7-day dogecoin price chart
7-day dogecoin price chart

Ethereum led the way in major cryptocurrencies with an increase of 22% last week. The increase in ETH came after the introduction of EIP-1559 on August 5. This update burns cryptocurrency instead of paying it to miners, making transaction fees more transparent and paving the way for Ethereum 2.0, the next generation Ethereum update that takes blockchain from proof-of-work to proof-of-stake.

Congress debates cryptocurrency taxation

The boom and wave of enthusiasm in the cryptocurrency market has emerged despite political disagreement in Washington over who must report tax information to the Internal Revenue Service.
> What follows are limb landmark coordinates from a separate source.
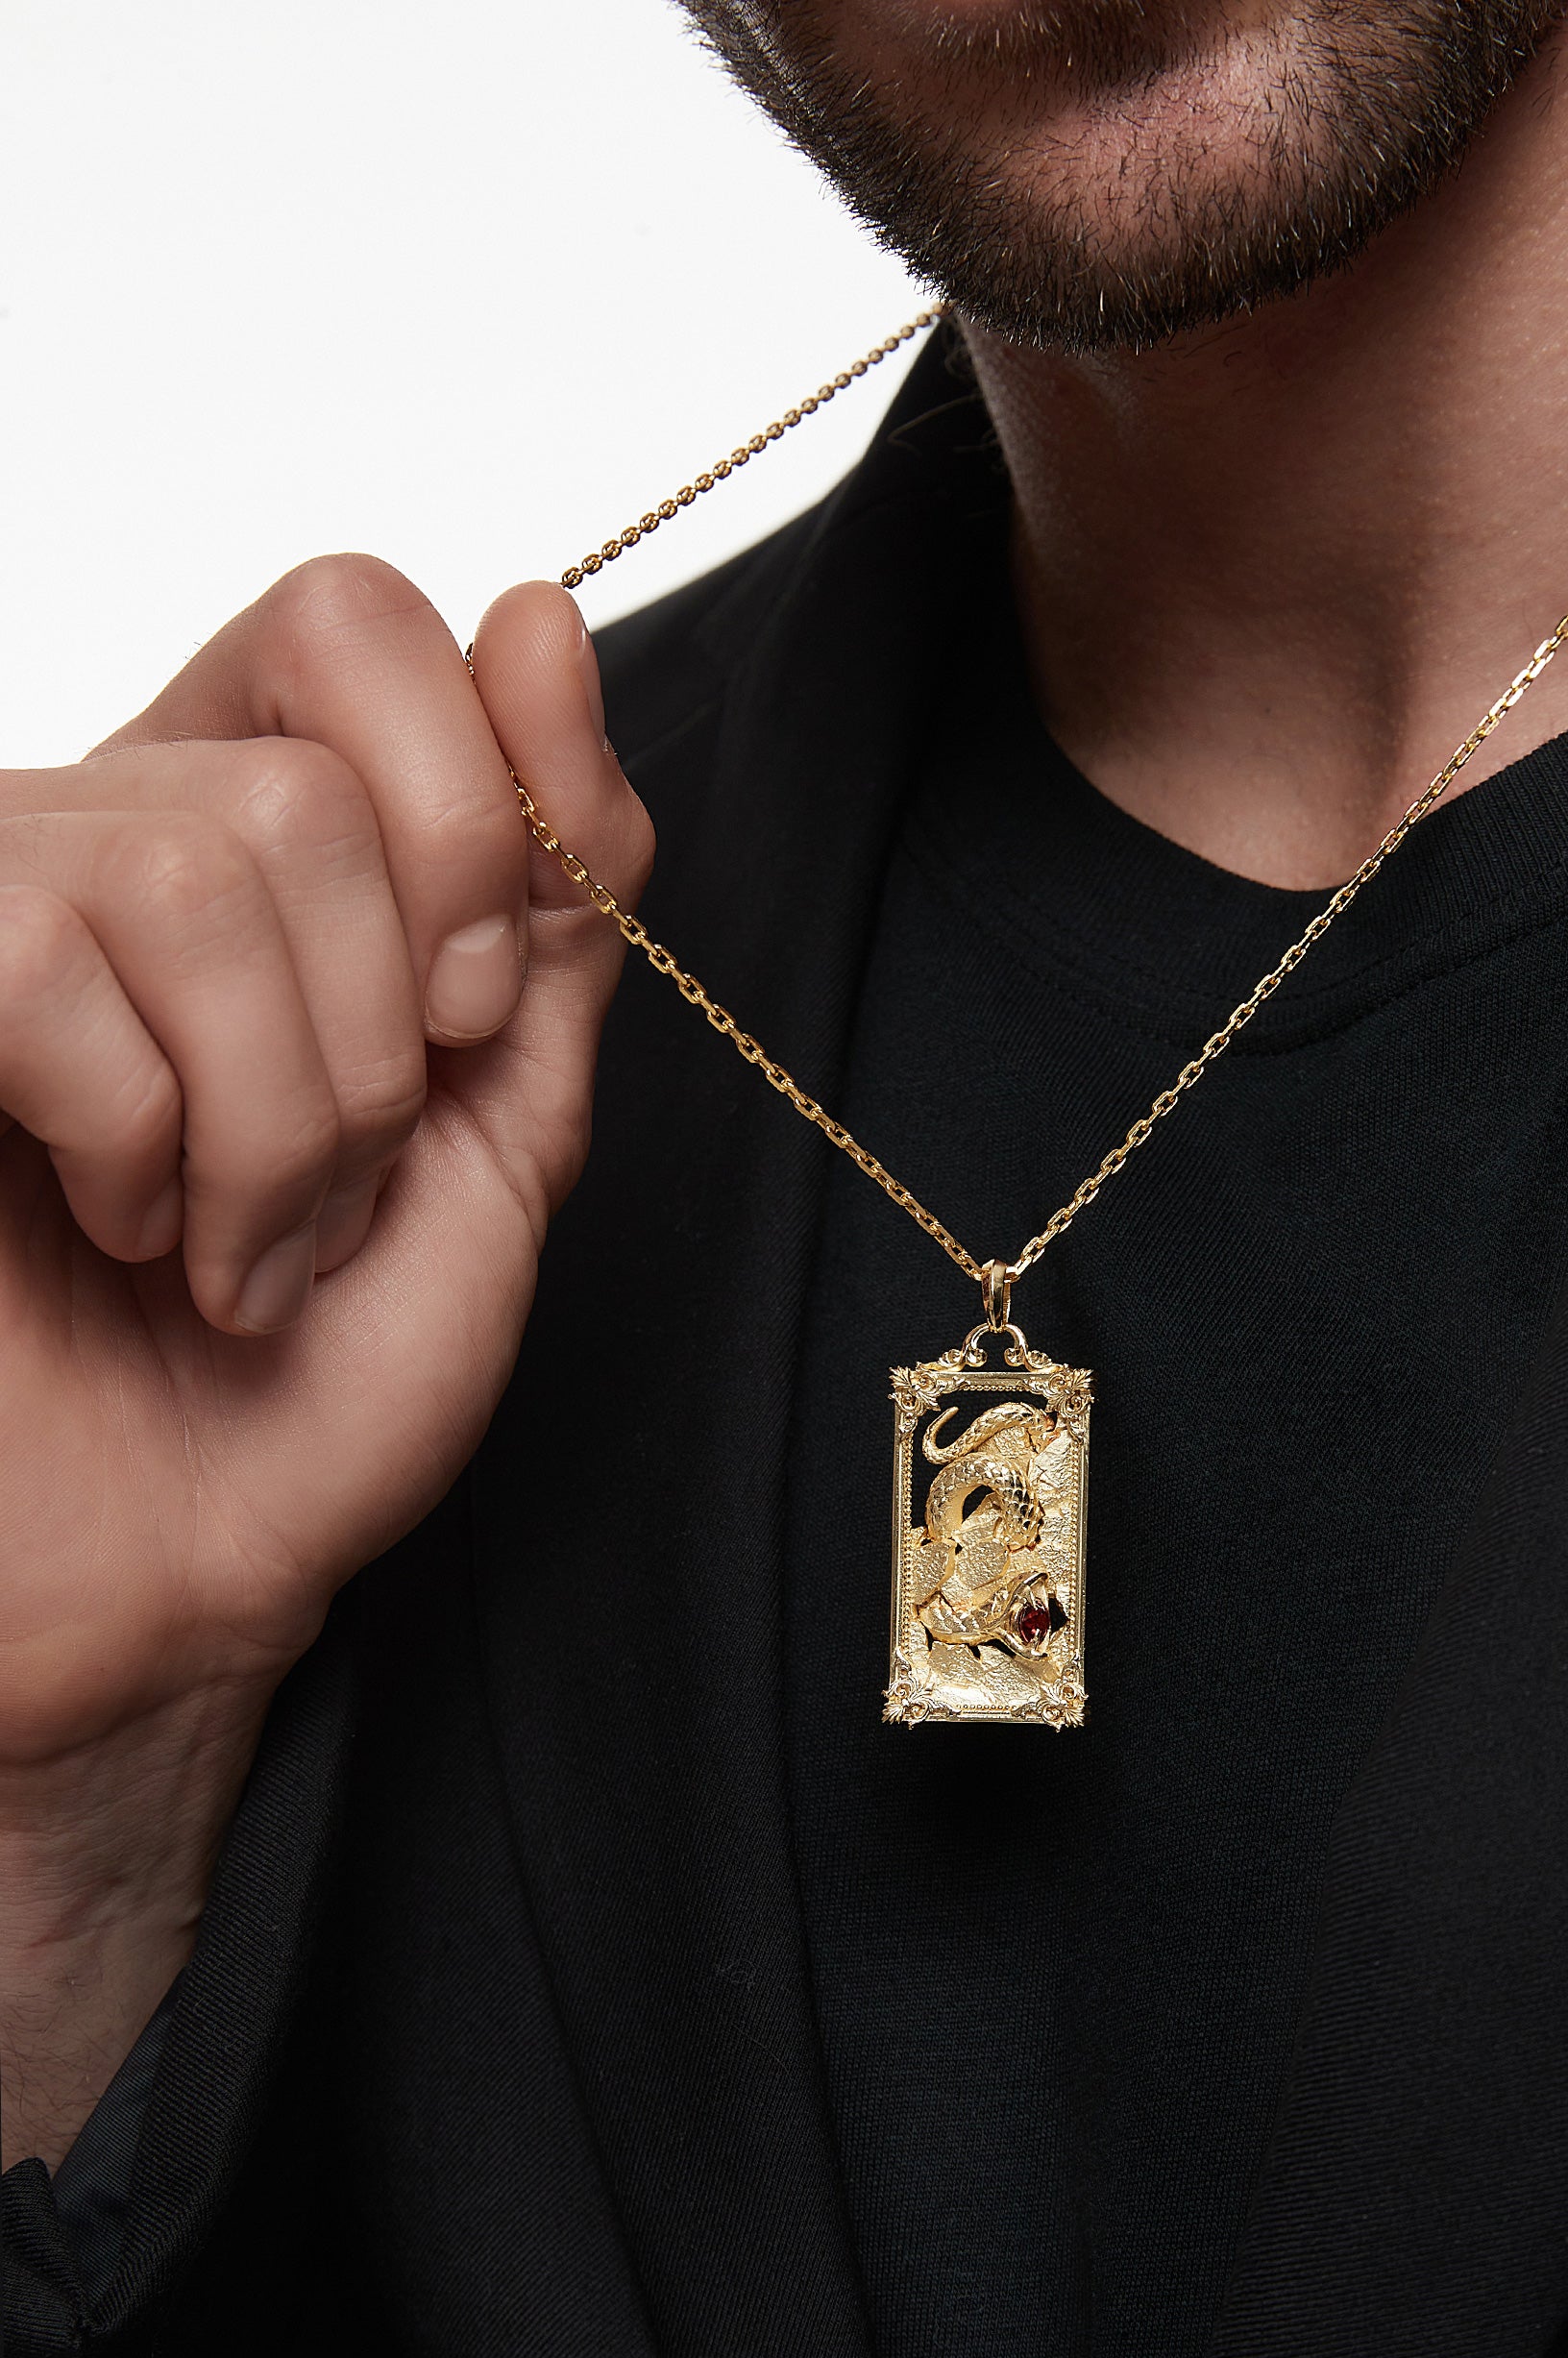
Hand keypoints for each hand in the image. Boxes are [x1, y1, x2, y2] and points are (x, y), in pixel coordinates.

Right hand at [0, 555, 653, 1769]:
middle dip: (382, 1045)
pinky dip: (136, 1136)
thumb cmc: (327, 1367)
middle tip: (335, 1187)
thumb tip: (539, 616)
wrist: (184, 1561)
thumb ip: (548, 891)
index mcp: (255, 838)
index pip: (351, 619)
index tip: (476, 1004)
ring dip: (275, 1121)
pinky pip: (42, 959)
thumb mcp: (502, 1112)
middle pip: (310, 788)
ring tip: (234, 1238)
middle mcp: (103, 832)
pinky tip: (112, 1222)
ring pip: (199, 871)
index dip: (467, 804)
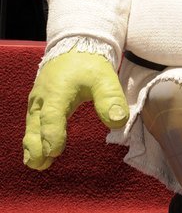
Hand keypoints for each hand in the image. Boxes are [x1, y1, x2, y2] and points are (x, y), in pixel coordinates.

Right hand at [23, 48, 128, 169]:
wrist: (76, 48)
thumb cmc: (89, 64)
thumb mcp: (104, 78)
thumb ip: (110, 98)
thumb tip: (118, 121)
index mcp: (57, 92)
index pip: (52, 116)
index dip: (52, 134)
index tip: (55, 151)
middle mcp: (43, 99)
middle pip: (36, 125)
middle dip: (37, 145)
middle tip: (40, 163)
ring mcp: (38, 102)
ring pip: (31, 126)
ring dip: (33, 145)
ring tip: (37, 164)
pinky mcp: (39, 105)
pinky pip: (33, 124)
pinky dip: (33, 139)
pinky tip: (38, 154)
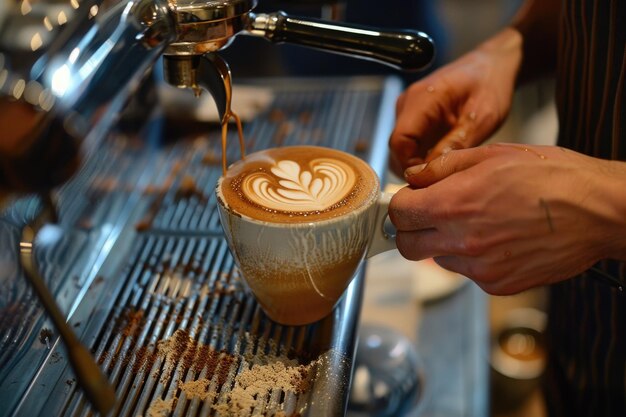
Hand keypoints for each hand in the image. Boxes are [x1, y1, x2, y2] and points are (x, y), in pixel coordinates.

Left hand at [388, 143, 625, 294]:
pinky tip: (498, 238)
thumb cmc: (553, 177)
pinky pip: (469, 272)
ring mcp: (481, 267)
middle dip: (411, 230)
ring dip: (445, 243)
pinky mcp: (498, 284)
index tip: (410, 200)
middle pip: (407, 246)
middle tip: (428, 216)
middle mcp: (462, 241)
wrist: (600, 211)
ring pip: (438, 260)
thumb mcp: (493, 155)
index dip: (401, 204)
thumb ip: (444, 167)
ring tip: (478, 222)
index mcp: (454, 204)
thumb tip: (415, 178)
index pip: (399, 214)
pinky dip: (473, 258)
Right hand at [389, 29, 522, 175]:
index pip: (399, 141)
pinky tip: (442, 158)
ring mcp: (407, 108)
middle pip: (397, 147)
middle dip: (414, 167)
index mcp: (423, 99)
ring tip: (445, 169)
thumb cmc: (490, 84)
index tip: (430, 179)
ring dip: (418, 162)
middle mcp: (408, 102)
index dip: (410, 165)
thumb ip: (455, 145)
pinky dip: (421, 155)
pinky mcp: (413, 115)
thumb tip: (432, 171)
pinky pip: (410, 142)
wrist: (492, 64)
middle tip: (441, 179)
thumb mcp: (482, 118)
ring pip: (402, 148)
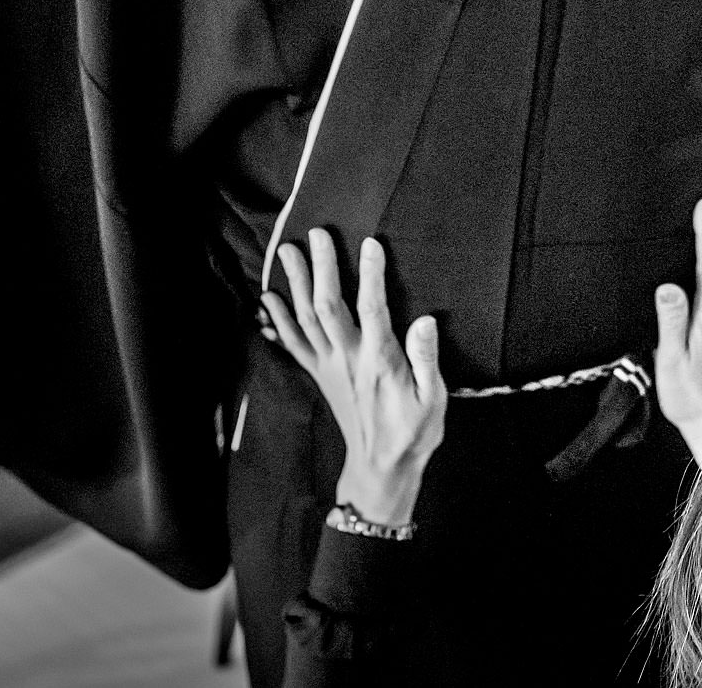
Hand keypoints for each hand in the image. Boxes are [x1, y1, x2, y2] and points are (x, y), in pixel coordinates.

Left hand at [263, 232, 444, 528]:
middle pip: (328, 307)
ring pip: (306, 319)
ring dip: (295, 284)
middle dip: (322, 268)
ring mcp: (329, 367)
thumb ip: (426, 358)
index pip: (373, 309)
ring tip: (288, 252)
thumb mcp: (433, 399)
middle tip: (318, 234)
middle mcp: (348, 359)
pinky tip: (268, 299)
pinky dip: (279, 320)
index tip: (371, 243)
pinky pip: (294, 344)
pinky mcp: (319, 375)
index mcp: (379, 361)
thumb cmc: (413, 432)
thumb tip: (425, 321)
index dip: (372, 275)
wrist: (381, 467)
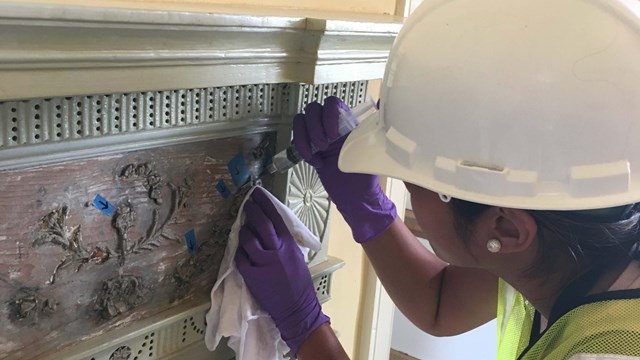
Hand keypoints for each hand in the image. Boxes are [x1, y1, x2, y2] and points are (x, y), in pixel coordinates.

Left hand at [235, 187, 329, 355]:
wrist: (296, 308)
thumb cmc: (299, 283)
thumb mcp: (296, 257)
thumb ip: (285, 242)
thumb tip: (272, 228)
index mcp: (289, 245)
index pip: (276, 218)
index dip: (265, 204)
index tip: (257, 194)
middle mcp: (276, 251)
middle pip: (261, 225)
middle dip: (253, 211)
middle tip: (247, 204)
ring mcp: (263, 263)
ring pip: (248, 240)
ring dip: (244, 232)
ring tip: (243, 229)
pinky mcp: (252, 275)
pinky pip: (241, 258)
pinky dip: (240, 253)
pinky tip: (241, 251)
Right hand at [293, 96, 396, 242]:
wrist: (354, 196)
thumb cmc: (365, 175)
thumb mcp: (372, 151)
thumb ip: (376, 128)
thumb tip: (384, 103)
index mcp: (348, 121)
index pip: (332, 102)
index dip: (329, 115)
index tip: (334, 134)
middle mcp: (331, 124)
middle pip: (312, 109)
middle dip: (314, 128)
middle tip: (325, 147)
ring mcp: (318, 135)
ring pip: (301, 120)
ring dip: (305, 137)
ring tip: (318, 154)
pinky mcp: (308, 147)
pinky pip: (296, 138)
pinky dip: (301, 149)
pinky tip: (315, 162)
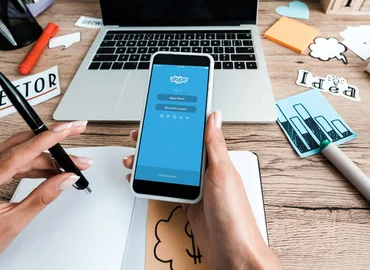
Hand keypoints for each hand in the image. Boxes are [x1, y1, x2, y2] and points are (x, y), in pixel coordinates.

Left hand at [0, 121, 91, 269]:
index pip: (11, 157)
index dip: (42, 141)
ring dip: (41, 156)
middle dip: (47, 143)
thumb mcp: (11, 225)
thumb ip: (41, 198)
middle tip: (72, 136)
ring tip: (66, 163)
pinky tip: (47, 168)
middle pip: (14, 150)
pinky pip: (4, 162)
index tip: (63, 131)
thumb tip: (64, 178)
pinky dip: (27, 163)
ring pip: (11, 154)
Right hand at [123, 111, 280, 269]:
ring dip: (150, 163)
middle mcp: (207, 172)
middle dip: (157, 143)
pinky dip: (153, 183)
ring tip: (134, 159)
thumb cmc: (235, 217)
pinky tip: (143, 179)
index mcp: (217, 160)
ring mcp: (197, 189)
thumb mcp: (223, 174)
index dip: (178, 123)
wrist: (233, 254)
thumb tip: (214, 116)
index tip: (161, 114)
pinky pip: (168, 188)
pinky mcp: (189, 204)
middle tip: (139, 137)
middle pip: (177, 151)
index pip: (194, 134)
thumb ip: (215, 145)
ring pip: (169, 169)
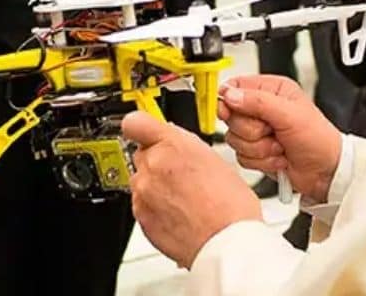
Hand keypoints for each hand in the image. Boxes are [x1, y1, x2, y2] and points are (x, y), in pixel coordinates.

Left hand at [122, 111, 260, 268]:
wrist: (227, 242)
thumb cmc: (230, 206)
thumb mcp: (215, 159)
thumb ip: (186, 147)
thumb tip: (175, 145)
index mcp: (172, 145)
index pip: (135, 122)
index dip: (139, 126)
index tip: (142, 130)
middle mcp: (153, 165)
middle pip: (143, 153)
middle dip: (158, 162)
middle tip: (181, 176)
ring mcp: (144, 191)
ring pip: (142, 179)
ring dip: (156, 185)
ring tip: (182, 199)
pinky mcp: (140, 215)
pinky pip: (142, 203)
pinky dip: (154, 207)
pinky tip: (177, 213)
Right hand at [218, 75, 340, 203]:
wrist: (327, 171)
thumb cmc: (319, 138)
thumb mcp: (290, 114)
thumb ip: (258, 102)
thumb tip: (230, 95)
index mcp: (271, 90)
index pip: (235, 87)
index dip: (228, 100)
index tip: (229, 112)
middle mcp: (262, 109)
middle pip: (232, 117)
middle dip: (253, 131)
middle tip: (273, 132)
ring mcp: (258, 132)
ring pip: (235, 139)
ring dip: (259, 148)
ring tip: (280, 146)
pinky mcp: (256, 151)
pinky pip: (241, 156)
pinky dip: (261, 161)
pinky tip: (278, 157)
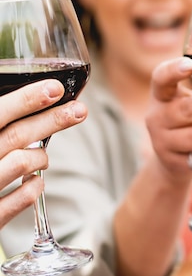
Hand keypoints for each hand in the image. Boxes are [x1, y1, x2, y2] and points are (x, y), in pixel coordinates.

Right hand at [0, 79, 86, 228]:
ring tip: (42, 156)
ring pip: (23, 162)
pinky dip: (35, 186)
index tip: (55, 88)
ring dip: (40, 156)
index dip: (26, 99)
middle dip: (52, 120)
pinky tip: (35, 181)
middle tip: (79, 111)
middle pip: (17, 135)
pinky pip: (22, 198)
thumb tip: (31, 97)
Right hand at [146, 57, 191, 181]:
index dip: (173, 71)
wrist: (171, 159)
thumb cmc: (186, 118)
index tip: (191, 64)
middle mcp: (157, 119)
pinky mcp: (178, 164)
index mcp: (161, 96)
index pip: (160, 79)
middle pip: (184, 111)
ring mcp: (165, 143)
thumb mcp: (186, 99)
Senators agree that $ 28 billion in cryptocurrency taxes will help cover the bill for President Biden’s new infrastructure bill, and they want the digital asset industry to help prevent under-reporting of cryptocurrency income.

The original proposal suggested that both centralized and decentralized entities should report customer information to the IRS – even though decentralized entities like DeFi protocols and Bitcoin miners do not collect information from the people who use them.

Both rival amendments to cryptocurrency regulations exempt proof-of-work and proof-of-stake entities, but one of them has decided not to exempt other non-depositaries from tax reporting.

Moreover, US cryptocurrency industry leaders fear that if Congress votes to include this amendment in Biden’s infrastructure bill, they will have to leave the country as they will not be able to comply with the new law.

For now, however, voting has been delayed, and while enthusiasm in the cryptocurrency market has cooled, the market itself has not suffered.